## PAGE EXTRACT

- Opening Delimiter -

Fujifilm in 2026: probables, possibles, and the stuff I’d love to see
What will 2026 look like for Fujifilm fans?
It’s early 2026 as I’m writing this, which means I can safely do that photographer thing of staring at existing cameras, and pretending I’ve got a crystal ball.
This isn’t a rumours post (I’ll leave that up to the expert). I’m not pretending I know what’s coming, as I’m no longer a Fujifilm ambassador and have as much insider knowledge as you do.
By the way, if you are new here, you might be interested in my Fujifilm Learning Hub.
It’s more of a “what would make sense”, mixed with “what would be brilliant”, with the odd “this would blow my mind” idea sprinkled in.

- Closing Delimiter -

[Data excerpts]
- Opening Delimiter -

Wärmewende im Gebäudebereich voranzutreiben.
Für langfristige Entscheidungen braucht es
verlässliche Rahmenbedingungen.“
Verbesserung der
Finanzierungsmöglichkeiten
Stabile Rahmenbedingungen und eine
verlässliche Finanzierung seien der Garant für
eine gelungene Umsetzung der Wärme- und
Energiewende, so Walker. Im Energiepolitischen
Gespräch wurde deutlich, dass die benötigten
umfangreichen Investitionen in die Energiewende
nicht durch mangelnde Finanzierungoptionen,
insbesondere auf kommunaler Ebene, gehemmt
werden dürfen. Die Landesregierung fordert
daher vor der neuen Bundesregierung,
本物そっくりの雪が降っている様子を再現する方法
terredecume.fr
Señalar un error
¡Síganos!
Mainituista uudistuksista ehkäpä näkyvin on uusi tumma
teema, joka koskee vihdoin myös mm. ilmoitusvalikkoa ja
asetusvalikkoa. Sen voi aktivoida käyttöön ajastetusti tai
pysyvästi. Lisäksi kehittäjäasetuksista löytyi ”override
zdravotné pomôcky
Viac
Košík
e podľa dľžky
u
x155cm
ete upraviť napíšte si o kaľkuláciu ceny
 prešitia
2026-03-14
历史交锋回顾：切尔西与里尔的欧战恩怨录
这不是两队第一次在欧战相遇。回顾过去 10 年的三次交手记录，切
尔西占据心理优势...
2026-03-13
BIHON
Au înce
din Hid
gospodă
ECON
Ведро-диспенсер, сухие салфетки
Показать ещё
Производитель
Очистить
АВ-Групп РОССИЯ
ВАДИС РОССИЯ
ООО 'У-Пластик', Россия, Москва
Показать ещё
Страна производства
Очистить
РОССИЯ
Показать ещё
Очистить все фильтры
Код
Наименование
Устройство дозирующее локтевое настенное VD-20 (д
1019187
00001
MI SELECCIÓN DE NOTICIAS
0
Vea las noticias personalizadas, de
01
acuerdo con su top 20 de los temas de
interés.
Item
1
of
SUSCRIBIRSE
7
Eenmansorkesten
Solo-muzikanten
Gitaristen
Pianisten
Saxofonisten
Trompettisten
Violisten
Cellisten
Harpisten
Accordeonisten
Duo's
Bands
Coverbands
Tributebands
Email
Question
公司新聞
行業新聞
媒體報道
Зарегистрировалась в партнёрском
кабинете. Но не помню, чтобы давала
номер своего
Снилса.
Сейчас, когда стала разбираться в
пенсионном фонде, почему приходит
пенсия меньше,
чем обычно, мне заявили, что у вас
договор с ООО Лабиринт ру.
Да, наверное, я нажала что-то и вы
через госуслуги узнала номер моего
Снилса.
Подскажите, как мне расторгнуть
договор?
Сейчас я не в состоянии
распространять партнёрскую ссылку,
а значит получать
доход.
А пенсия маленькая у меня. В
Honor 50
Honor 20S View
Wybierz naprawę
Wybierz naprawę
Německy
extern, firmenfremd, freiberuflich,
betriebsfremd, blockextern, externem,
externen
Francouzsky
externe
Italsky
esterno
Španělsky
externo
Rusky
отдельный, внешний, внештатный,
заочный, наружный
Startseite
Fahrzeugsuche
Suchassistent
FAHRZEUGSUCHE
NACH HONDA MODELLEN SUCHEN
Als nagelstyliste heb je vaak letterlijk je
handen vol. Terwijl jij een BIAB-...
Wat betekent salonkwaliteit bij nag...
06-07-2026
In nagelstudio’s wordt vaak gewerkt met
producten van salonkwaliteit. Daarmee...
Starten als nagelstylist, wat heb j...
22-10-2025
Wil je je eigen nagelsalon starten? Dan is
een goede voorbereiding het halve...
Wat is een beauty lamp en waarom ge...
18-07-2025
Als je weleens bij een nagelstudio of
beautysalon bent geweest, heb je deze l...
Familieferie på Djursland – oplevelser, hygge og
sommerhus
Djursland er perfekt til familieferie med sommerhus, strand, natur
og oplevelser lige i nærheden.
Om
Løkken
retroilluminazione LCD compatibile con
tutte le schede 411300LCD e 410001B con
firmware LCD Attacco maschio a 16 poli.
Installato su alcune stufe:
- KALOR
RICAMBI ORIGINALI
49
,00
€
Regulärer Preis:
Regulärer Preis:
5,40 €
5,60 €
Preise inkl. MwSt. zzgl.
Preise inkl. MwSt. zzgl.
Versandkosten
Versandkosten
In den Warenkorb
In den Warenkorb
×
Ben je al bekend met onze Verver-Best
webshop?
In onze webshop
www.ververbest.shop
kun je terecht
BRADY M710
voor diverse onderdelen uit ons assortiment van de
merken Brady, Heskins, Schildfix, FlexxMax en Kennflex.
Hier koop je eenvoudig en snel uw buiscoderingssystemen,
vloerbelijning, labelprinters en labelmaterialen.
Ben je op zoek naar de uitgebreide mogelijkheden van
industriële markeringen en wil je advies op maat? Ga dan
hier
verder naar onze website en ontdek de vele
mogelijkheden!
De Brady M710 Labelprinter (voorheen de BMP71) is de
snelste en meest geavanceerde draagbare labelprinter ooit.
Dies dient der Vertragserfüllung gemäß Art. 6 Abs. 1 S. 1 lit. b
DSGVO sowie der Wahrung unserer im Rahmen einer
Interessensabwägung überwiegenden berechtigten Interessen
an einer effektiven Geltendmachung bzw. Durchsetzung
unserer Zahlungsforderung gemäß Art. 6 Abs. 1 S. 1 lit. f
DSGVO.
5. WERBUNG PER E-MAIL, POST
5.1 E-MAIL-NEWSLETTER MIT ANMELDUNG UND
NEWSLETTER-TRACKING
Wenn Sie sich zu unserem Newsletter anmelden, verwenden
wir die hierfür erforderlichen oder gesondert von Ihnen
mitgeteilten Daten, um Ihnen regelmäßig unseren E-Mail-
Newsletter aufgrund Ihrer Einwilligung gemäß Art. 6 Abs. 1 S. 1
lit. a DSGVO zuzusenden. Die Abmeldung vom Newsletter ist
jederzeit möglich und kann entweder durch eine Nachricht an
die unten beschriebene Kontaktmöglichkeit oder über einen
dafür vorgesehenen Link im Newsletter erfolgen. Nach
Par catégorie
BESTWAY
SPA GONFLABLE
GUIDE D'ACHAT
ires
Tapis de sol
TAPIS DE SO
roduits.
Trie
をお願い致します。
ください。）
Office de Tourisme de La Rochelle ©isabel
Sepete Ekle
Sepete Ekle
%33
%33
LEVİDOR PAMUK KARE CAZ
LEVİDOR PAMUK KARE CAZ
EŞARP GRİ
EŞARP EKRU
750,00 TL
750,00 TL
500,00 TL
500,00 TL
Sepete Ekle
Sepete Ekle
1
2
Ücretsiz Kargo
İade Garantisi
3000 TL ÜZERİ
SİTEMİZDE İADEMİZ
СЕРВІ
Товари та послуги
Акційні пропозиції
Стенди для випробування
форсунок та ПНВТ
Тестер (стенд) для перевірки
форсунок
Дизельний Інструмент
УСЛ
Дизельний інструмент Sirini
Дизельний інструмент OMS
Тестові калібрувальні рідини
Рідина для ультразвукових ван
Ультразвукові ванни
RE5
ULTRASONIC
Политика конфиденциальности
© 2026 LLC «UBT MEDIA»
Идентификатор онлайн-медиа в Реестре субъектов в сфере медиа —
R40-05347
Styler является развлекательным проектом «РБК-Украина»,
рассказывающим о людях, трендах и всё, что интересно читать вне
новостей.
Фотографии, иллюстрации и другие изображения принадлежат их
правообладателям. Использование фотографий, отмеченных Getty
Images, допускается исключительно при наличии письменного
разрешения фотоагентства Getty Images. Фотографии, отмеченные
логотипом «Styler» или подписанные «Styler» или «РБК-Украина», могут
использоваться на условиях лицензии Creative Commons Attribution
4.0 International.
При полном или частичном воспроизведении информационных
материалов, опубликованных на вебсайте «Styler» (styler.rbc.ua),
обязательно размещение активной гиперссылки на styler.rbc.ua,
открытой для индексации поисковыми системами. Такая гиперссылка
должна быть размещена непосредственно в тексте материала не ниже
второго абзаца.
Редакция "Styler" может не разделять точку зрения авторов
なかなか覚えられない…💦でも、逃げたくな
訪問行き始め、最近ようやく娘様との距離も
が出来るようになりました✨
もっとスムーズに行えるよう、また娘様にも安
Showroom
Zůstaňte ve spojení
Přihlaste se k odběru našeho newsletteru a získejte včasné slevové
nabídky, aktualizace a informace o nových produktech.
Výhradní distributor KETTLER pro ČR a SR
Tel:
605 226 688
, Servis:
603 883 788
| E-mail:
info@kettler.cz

- Closing Delimiter -

## EXERCISE 1
Extract the section of the Fujifilm 2026 post that opens with the words containing "It’s early 2026" and closes with "idea sprinkled in.".
## EXERCISE 2
Extend the post about Fujifilm's prospects for 2026, continuing it from the point where it stops.
None of the entries are needed.

## RESPONSE AREA 1
It’s early 2026 as I’m writing this, which means I can safely do that photographer thing of staring at existing cameras, and pretending I’ve got a crystal ball.
This isn’t a rumours post (I’ll leave that up to the expert). I’m not pretending I know what’s coming, as I’m no longer a Fujifilm ambassador and have as much insider knowledge as you do.
By the way, if you are new here, you might be interested in my Fujifilm Learning Hub.
It’s more of a “what would make sense”, mixed with “what would be brilliant”, with the odd “this would blow my mind” idea sprinkled in.

## RESPONSE AREA 2
Because if there’s one thing Fujifilm has always been good at, it’s making cameras that feel like cameras. Photography-first. Dials, feel and a bit of restraint. Perhaps they are not always perfect, but usually interesting.
And 2026 feels like a year where they could really set solid ground in the photography world.
What this article covers
Probables, possibles, and dream cameras for 2026: A personal look at what Fujifilm might realistically release, alongside the longshot ideas photographers would love.
The X-Pro and compact question: Why an X-Pro refresh and a true pocketable street camera (an X70 successor) feel like the two biggest opportunities.
What a new X-Trans generation could prioritise: The real-world gains that are important (readout speed, autofocus confidence, tonal flexibility) rather than just bigger numbers.
JPEG features that could change everything: The in-camera tools I’d love to see, including Lightroom-style colour control that could expand the recipe world.
GFX direction: Where medium format might go next, and how sensor physics limits (and shapes) those dream.
A quick X-Trans timeline (which hints at the future)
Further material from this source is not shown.